# Achat APPLE WATCH SERIE 3 42 CELLULAR



## Corentin.R (5 Octobre 2018)

Bonjour,

Je suis en pleine recherche d'une Apple watch série 3 42.
J'en ai trouvé une sur leboncoin. Apple Watch série 3 42 Cellular.

Je dois aller l'essayer ce soir, elle a 5 mois.

J'ai quelques questions concernant la vente en elle même. En effet je ne sais pas trop quels sont les points à vérifier.
Compte iCloud, forfait Orange, synchronisation iPhone  de l'ancien client ?

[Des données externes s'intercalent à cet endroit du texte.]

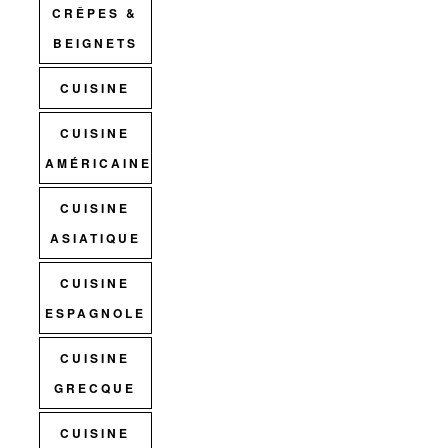
CRÊPES &
BEIGNETS
CUISINE
CUISINE
AMÉRICAINE
CUISINE
ASIATIQUE
CUISINE
ESPAGNOLE
CUISINE
GRECQUE
CUISINE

Dans l'attente de vous lire, Corentin.


----------



## mat37 (5 Octobre 2018)

Corentin.R a dit:


> Bonjour,
> 
> Je suis en pleine recherche d'une Apple watch série 3 42.
> J'en ai trouvé une sur leboncoin. Apple Watch série 3 42 Cellular.
> ...



Je dirais en premier l'état esthétique qui donnera une idée sur l'utilisation de la Watch. Ensuite juste vérifier elle n'est bien réinitialisé (compte iCloud et donnée)


----------



## shad93 (7 Octobre 2018)

Corentin.R a dit:


> Bonjour,
> 
> Je suis en pleine recherche d'une Apple watch série 3 42.
> J'en ai trouvé une sur leboncoin. Apple Watch série 3 42 Cellular.
> ...



Bonsoir 

Faut vérifier que le vendeur a bien dissocié son compte iCloud de l’Apple Watch c’est très important (ça m’est arrivé et c’était galère car le vendeur a dû contacter Apple devant moi pour la débloquer et c’était long ) sinon tu ne pourras rien faire avec. Vérifie aussi le numéro de série correspondant à la facture et à la boîte sans oublier de vérifier le numéro de série sur l’Apple store rubrique assistance je crois, afin de vérifier si la garantie est valide et correspond bien à la date d’achat


----------



## pepeye66 (7 Octobre 2018)

Je conseille de dissocier après avoir contrôlé qu'elle fonctionne bien avec l'iphone du vendeur: Tu pourras envoyer SMS et mails et constater si la montre les annonce bien. Tu pourras aussi faire d'autres contrôles...
Si la montre est dissociée: Impossible de vérifier son bon fonctionnement. Quant à la dissociation, elle est rapide à faire et ne nécessite pas de connexion WiFi.
Penser aussi à vérifier que le vendeur est bien le propriétaire -> facture.


----------